There is some dispute as to when the recession started to affect members of the real estate industry. I would estimate 2007 for the residential side and 2008 for the commercial side. I attempted to garner some statistical support to the effects of the recession in our real estate industry by studying the membership numbers of a few of the industry’s key organizations.

The granddaddy of the industry, the National Association of Realtors (NAR) saw a membership drop of 25% from 1,357,732 in 2006 to 1,009,940 at the end of 2011. The counterpart organization for Illinois, the Illinois Association of Realtors (IAR), experienced more dramatic membership cuts as it saw 40% of its members drop from 65,580 in 2006 to an estimated 39,000 at the beginning of this year. I suspect the additional 15% drop compared to the NAR was due to the IAR forcing all real estate agents to become brokers, requiring additional education and fees.
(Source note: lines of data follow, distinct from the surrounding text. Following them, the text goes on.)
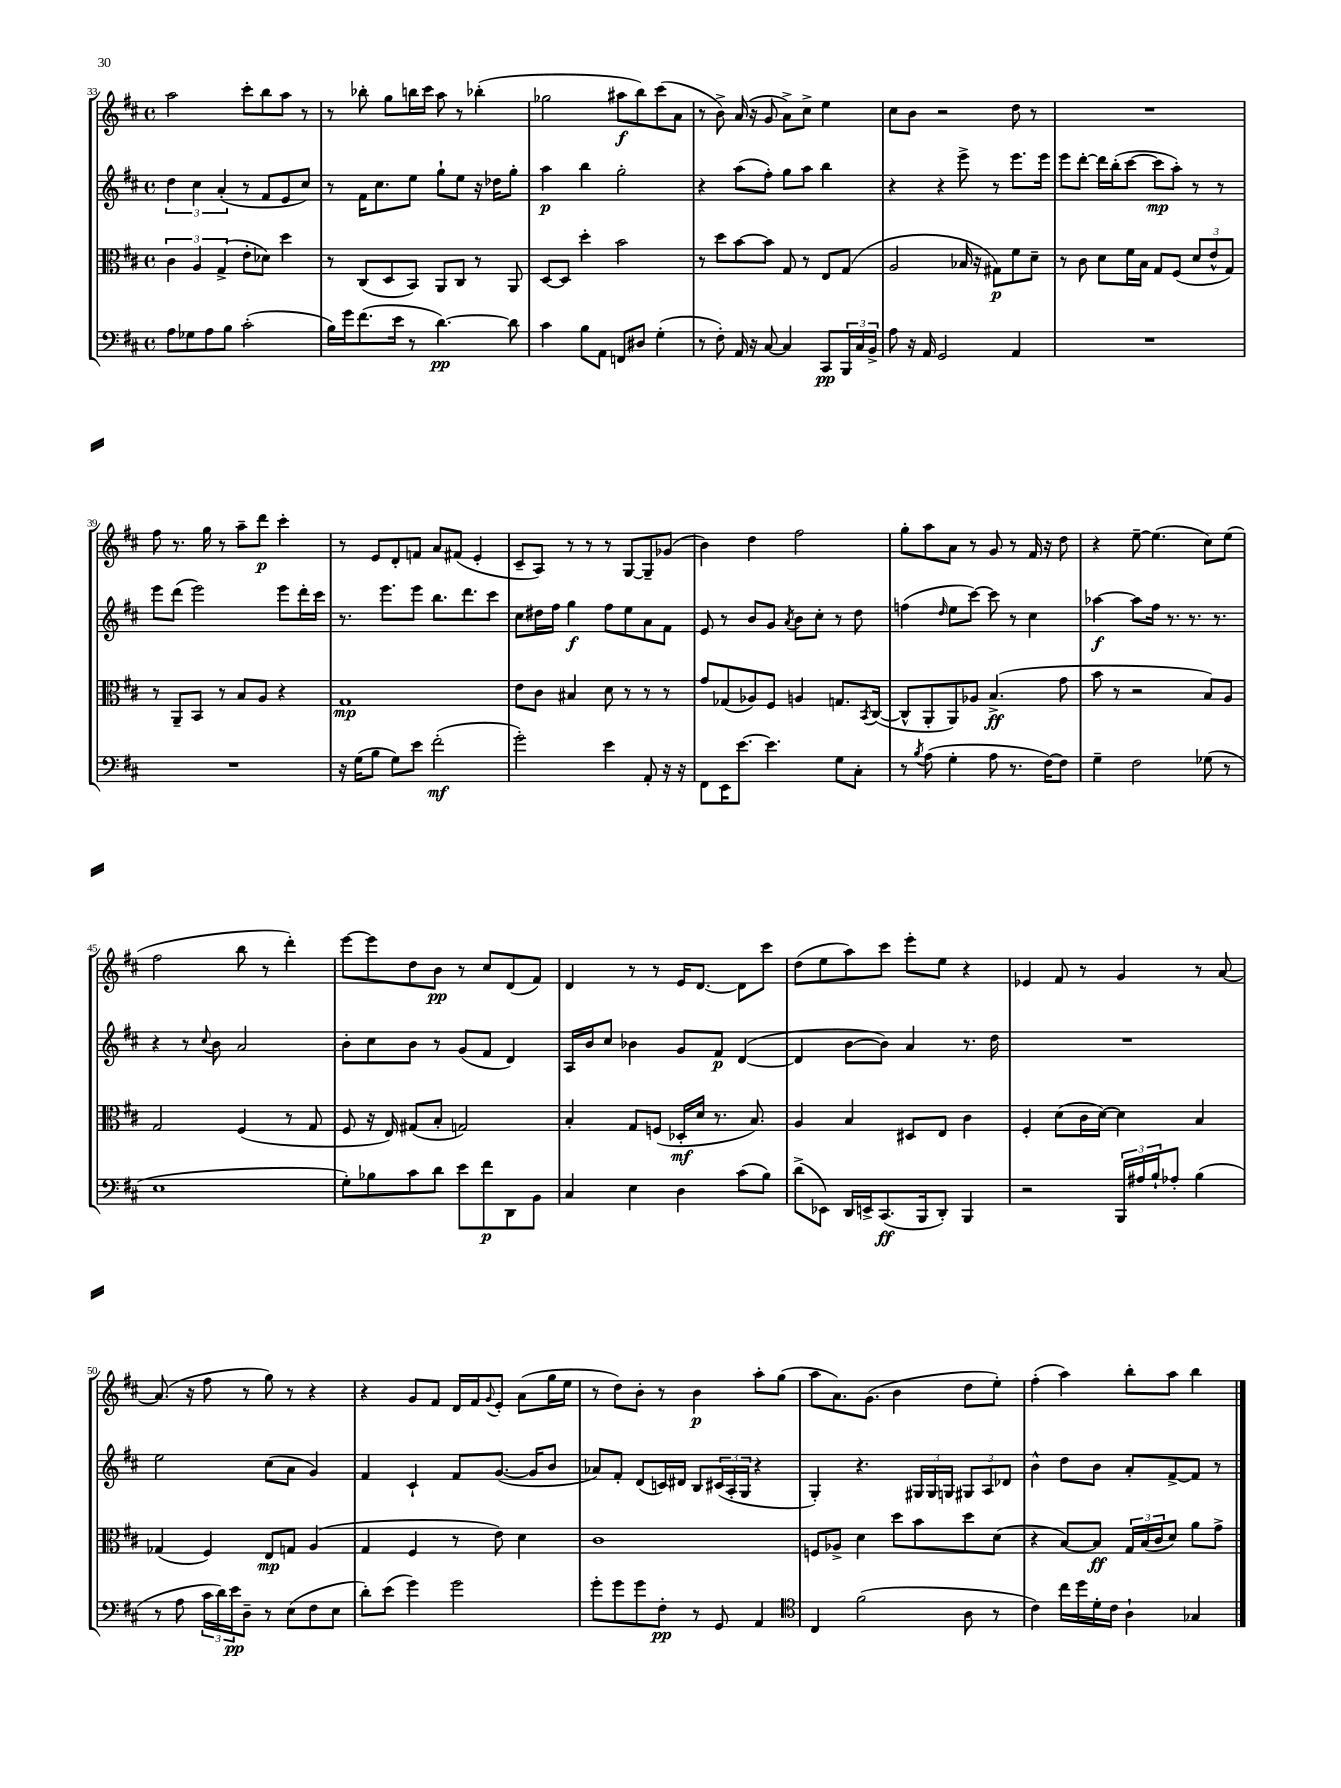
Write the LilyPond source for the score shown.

<<
\new StaffGroup <<
\new Staff = "s0" {
    \clef treble \key d \major \defaultTimeSignature \time 4/4
    a''2 cis'''8-. b''8 a''8 r8 |
    r8 bes''8-. g''8 b''16 cis'''16 a''8 r8 bes''4-.( |
    ges''2 ais''8\f b''8) cis'''8( a'8 |
    r8 b'8->) a'16( r16 g'8 a'8->) cis''8-> e''4 |
    cis''8 b'8 r2 d''8 r8 |
    R1 |
    fis''8 r8. g''16 r8 a''8-- d'''8\p cis'''4-. |
    r8 e'8 d'8-. f'8 a'8 fis'8( e'4-. |
    cis'8-- a8) r8 r8 r8 g8~ g8-- ges'8( |
    b'4) d''4 fis''2 |
    g''8-. a''8 a'8 r8 g'8 r8 fis'16 r16 d''8 |
    r4 e''8~-- e''4.( cis''8) e''8( |
    fis''2 b''8 r8 d'''4-.) |
    e'''8~ e'''8 d''8 b'8\pp r8 cis''8 d'8( fis'8) |
    d'4 r8 r8 e'16 d'8.~ d'8 cis'''8 |
    d''8( e''8 a''8) cis'''8 e'''8-. e''8 r4 |
    ees'4 fis'8 r8 g'4 r8 a'8~ |
    a'8.( r16 fis''8 r8 g''8) r8 r4 |
    r4 g'8 fis'8 d'16 fis'16 \appoggiatura { g'8 } e'8-. a'8( g''16 e''16 |
    r8 d''8) b'8-. r8 b'4\p a''8-. g''8( |
    a''8 a'8.) g'8.( b'4 d''8 e''8-.) |
    fis''4-.( a''4) b''8-. a''8 b''4 \bar "|." |
}
\new Staff = "s1" {
    \clef treble \key d \major \defaultTimeSignature \time 4/4
    \tuplet 3/2 { d''4 cis''4 a'4-.( } r8 fis'8 e'8 cis''8) |
    r8 fis'16 cis''8. e''8 g''8-! e''8 r16 des''16 g''8-. |
    a''4\p b''4 g''2-. |
    r4 a''8( fis''8-.) g''8 a''8 b''4 |
    r4 r4 e'''8-> r8 e'''8. e'''16 |
    e'''8 d'''8~-. d'''16 b''16-.( cis'''8~ cis'''8\mp a''8-.) r8 r8 |
    e'''8 d'''8( e'''2) e'''8 d'''16-. cis'''16 |
    r8. e'''8. e'''8 b''8. d'''8. cis'''8 |
    cis''8 dis''16 fis''16 g''4\f fis''8 e''8 a'8 fis'8 |
    e'8 r8 b'8 g'8 \acciaccatura { a'8 } b'8 cis''8-. r8 d''8 |
    f''4( \grace { d''16 } e''8 cis'''8~) cis'''8 r8 cis''4 |
    aes''4~\f aes''8 fis''16 r8. r8. r8. |
    r4 r8 \appoggiatura { cis''8 } b'8 a'2 |
    b'8-. cis''8 b'8 r8 g'8( fis'8 d'4) |
    a16 b'16 cis''8 bes'4 g'8 fis'8\p d'4~( |
    d'4 b'8~ b'8) a'4 r8. d''16 |
    R1 |
    e''2 cis''8( a'8 g'4) |
    fis'4 cis'4-! fis'8 g'8.~( g'16 b'8 |
    aes'8) fis'8-. d'8( c'16) dis'16 b8 \tuplet 3/2 { cis'16( a16-. g16 } r4 |
    g4-.) r4. \tuplet 3/2 { gis16 gis16 g16 } \tuplet 3/2 { gis8 a8 des'8 } |
    b'4-^ d''8 b'8 a'8-. fis'8~-> fis'8 r8 \bar "|." |
}
\new Staff = "s2" {
    \clef alto \key d \major \defaultTimeSignature \time 4/4
    \tuplet 3/2 { cis'4 a4 g4->( } e'8-. des'8) d''4 |
    r8 cis8( d8 b,8) a,8 cis8 r8 a,8 |
    d8~ d8 d''4-. b'2 |
    r8 d''8 b'8~ b'8 g8 r8 e8 g8( |
    a2 bes16 r16 gis8\p) fis'8 d'8-- |
    r8 cis'8 d'8 fis'16 b16 g8 fis8( \tuplet 3/2 { d'8 e'8-^ g8) } |
    r8 a,8-- b,8 r8 b8 a8 r4 |
    g1\mp |
    e'8 cis'8 bis4 d'8 r8 r8 r8 |
    g'8 ges8( aes8) fis8 a4 g8. \acciaccatura { b,8 } cis16~( |
    cis8-^ a,8-. a,8) aes8 b4.->\ff( g'8 |
    b'8 r8 r2 b8) a8 |
    g2 fis4( r8 g8 |
    fis8 r16 e16) gis8( b8-. g2) |
    b4-. g8 f8( des16-.\mf d'16 r8. b8.) |
    a4 b4 dis8 e8 cis'4 |
    fis4-. d'8( cis'16 d'16~) d'4 b4 |
    ges4( fis4) e8\mp g8 a4( |
    g4 fis4 r8 e'8) d'4 |
    cis'1 |
    f8 aes8-> d'4 d''8 b'8 d''8 d'8( |
    r4 b8~) b8\ff \tuplet 3/2 { g16 b16( cis'16 } d'8) a'8 g'8-> \bar "|." |
}
\new Staff = "s3" {
    \clef bass \key d \major \defaultTimeSignature \time 4/4
    a8 ges8 a8 b8 cis'2-.( |
    b16) g'16 fis'8.( e'16 r8 d'4.~\pp) d'8 |
    cis'4 b8 a,8 f,8 dis8 g4-.( |
    r8 fis8-.) a,16 r16 cis8~ cis4 cis,8\pp \tuplet 3/2 { b,,16 cis16 b,16-> } |
    a8 r16 a,16 g,2 a,4 |
    R1 |
    R1 |
    r16 g16( b8 g8) e'8 fis'2-.\mf( |
    g'2-.) e'4 a,8-. r16 r16 |
    fis,8 e,16 e'8.~ e'4. g8 cis8-. |
    r8 \acciaccatura { b8 } a8( g4-. a8 r8. fis16~) fis8 |
    g4-- fis2 ges8( r8 |
    e1 |
    g8-.) bes8 cis'8 d'8 e'8 fis'8\p d,8 b,8 |
    cis4 e4 d4 cis'8( b8) |
    d'8->( ees,8) d,16 e,16-> cis,8.\ff( b,,16 d,8-.) b,,4 |
    r2 \tuplet 3/2 { b,,16 ais16 b16-! } aes8-. b4( |
    r8 a8 \tuplet 3/2 { cis'16 d'16) e'16\pp } d8-- r8 e8( fis8 e8 |
    d'8-.) e'8( g'4) g'2 |
    g'8-. g'8 g'8 fis8-.\pp r8 g,8 a,4 |
    \clef tenor cis4 fis'2( a8 r8 |
    cis'4) cis''16 d''16 d'16-. cis'16 a4-! ges4 \bar "|." |
}
>>
>>
\layout { \context { \Score currentBarNumber = #33 } }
In McHenry County, the local Association of Realtors has experienced a whopping 56% membership drop. In 2007 they peaked at 1,061 members and by this year, they were down to 680 members. Midwest Real Estate Data (MRED) is the large regional multiple listings service that serves Chicagoland. It claimed a loss of 31% between 2007 and 2012 (48,696 vs. 33,508 members). The previous organizations are primarily made up of residential agents. One commercial organization seemed to indicate commercial brokers were not hurt as much by the recession as the residential counterparts. The Northern Illinois Commercial Association of Realtors (NICAR) saw a drop of only 16.4% from 2007-2012(822 vs. 706).

So much for statistics. It is clear that the recent recession took its toll on much of the real estate industry. Those who remain standing are stronger and perhaps smarter than before. We’re glad to be here to serve our clients and customers into the future. Let’s hope we don’t have another recession for a long, long time.